+++ Texte à lire

# problème port usb ibook g4



## isoyann (11 Février 2010)

Bonsoir a tous j ai mis la main sur un ibook G4 de dernière génération je rencontre un petit souci avec les deux ports USB., lorsque je branche un disque dur externe auto alimenté celui-ci s'allume mais ne monte pas sur le bureau idem pour mon ipod nano, il tourne sous léopard (cinfig minimum pour le faire tourner).
Que puis-je faire pour résoudre ce problème sachant que je n'ai pas le dvd d installation avec moi pour un hardware test (leopard édition familiale ...).

Merci pour votre aide.


----------



## tsss (12 Février 2010)

Pour le disque dur, le port usb n'a probablement pas assez de pêche.
Il faut soit une alim' externe, soit le alimenter le disque via le second port usb (câble en Y) de ton iBook.


----------



## isoyann (12 Février 2010)

Bonsoir, petite précision le disque monte une foi sur 5/6 après un re-boot s il est branché ...
Je ne comprend pas ... Help !!!


----------



## Tox (13 Février 2010)

Comme on te l'a proposé, essaie avec un câble en Y. S'il monte à chaque fois, avec ce câble, tu as la solution à ton premier problème. Pour l'iPod, c'est un peu plus étrange...

++++++

→ **Tâche assignée 1**:
Répondez à ces questions sur le fil de discussion :
(a) Quel appareil, en plus du disque dur externe, ne monte pas sur le bureau d'après le premier message ?
(b) Selon tsss, pourquoi le disque dur ne fonctionne-t-il probablement pas ?
(c) D'après la précision d'isoyann, à quelle fréquence le disque monte-t-il après un redémarrage ?
→ **Tâche assignée 2**:
Recopiez le passage du fil de discussion allant de « Pour le disque » jusqu'à « pas ... Help !!! ».
→ **Tâche assignée 3**:
Reprenez le fil de discussion sur les ports USB de l'iBook G4 là où il s'arrête et écrivez la suite.
La liste qui suit n'a aucun rapport avec le fil de discussion.

+++ Données fournies

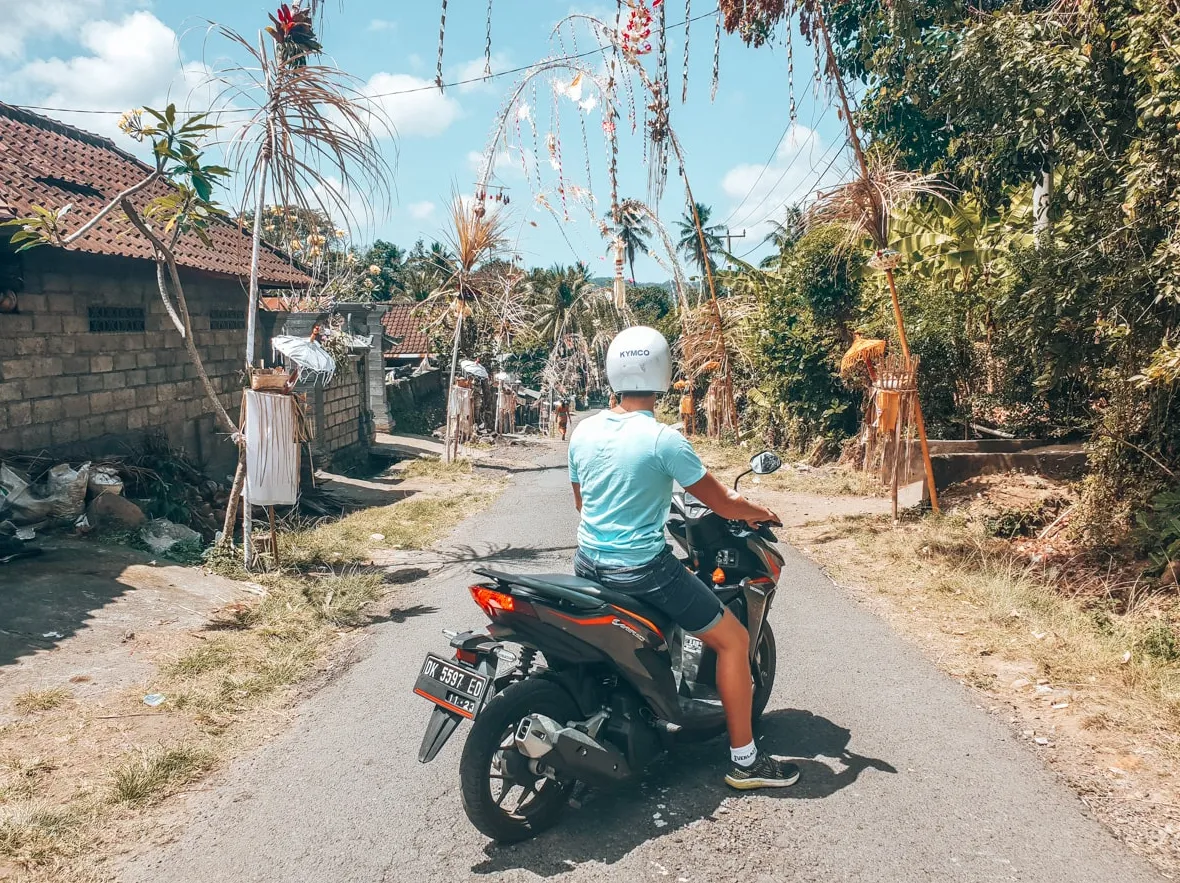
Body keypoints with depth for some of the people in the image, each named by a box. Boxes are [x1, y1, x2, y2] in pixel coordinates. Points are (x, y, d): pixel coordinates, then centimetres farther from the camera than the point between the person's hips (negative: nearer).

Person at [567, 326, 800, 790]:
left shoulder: (582, 432, 0)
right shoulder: (664, 440, -18)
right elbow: (722, 502, -10)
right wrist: (760, 512, 11)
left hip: (588, 564, 7)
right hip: (642, 569, -7)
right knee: (734, 640, 8)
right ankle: (744, 761, 15)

++++++

→ **Réponse 1**:
(a) L'iPod nano.
(b) Le port USB n'a probablement pas assez de pêche.
(c) Une fois sur 5/6.

→ **Réponse 2**:
Pour le disque dur, le port usb n'a probablement pas assez de pêche.
Il faut soit une alim' externe, soit le alimenter le disque via le second port usb (câble en Y) de ton iBook.


----------



## isoyann (12 Février 2010)

Bonsoir, petite précision le disque monte une foi sur 5/6 après un re-boot s il est branché ...
Je ne comprend pas ... Help !!!

→ **Réponse 3**:
Dans un premier temps, regarde dans "Informations système" le statut de tes ports USB.


----------



## pascalformac (13 Février 2010)

et un truc
quand ca n'apparait pas sur le bureau ( pour X raison )

passer par  utilitaire disque
qui voit et peut  monter
et si UD n'y arrive pas , là  c'est plus préoccupant


----------



## isoyann (13 Février 2010)

Merci pour vos réponses j essaie ça ce soir .


----------



## isoyann (14 Février 2010)

bonjour à tous, à priori tout est rentré dans l ordre, même si j ai pas bien compris pourquoi ...
Merci


----------



## Tox (14 Février 2010)

Si un disque externe ne fonctionne pas sur un port usb, il peut mettre hors-circuit provisoirement le port. Il faut ensuite un redémarrage pour que tout rentre dans l'ordre.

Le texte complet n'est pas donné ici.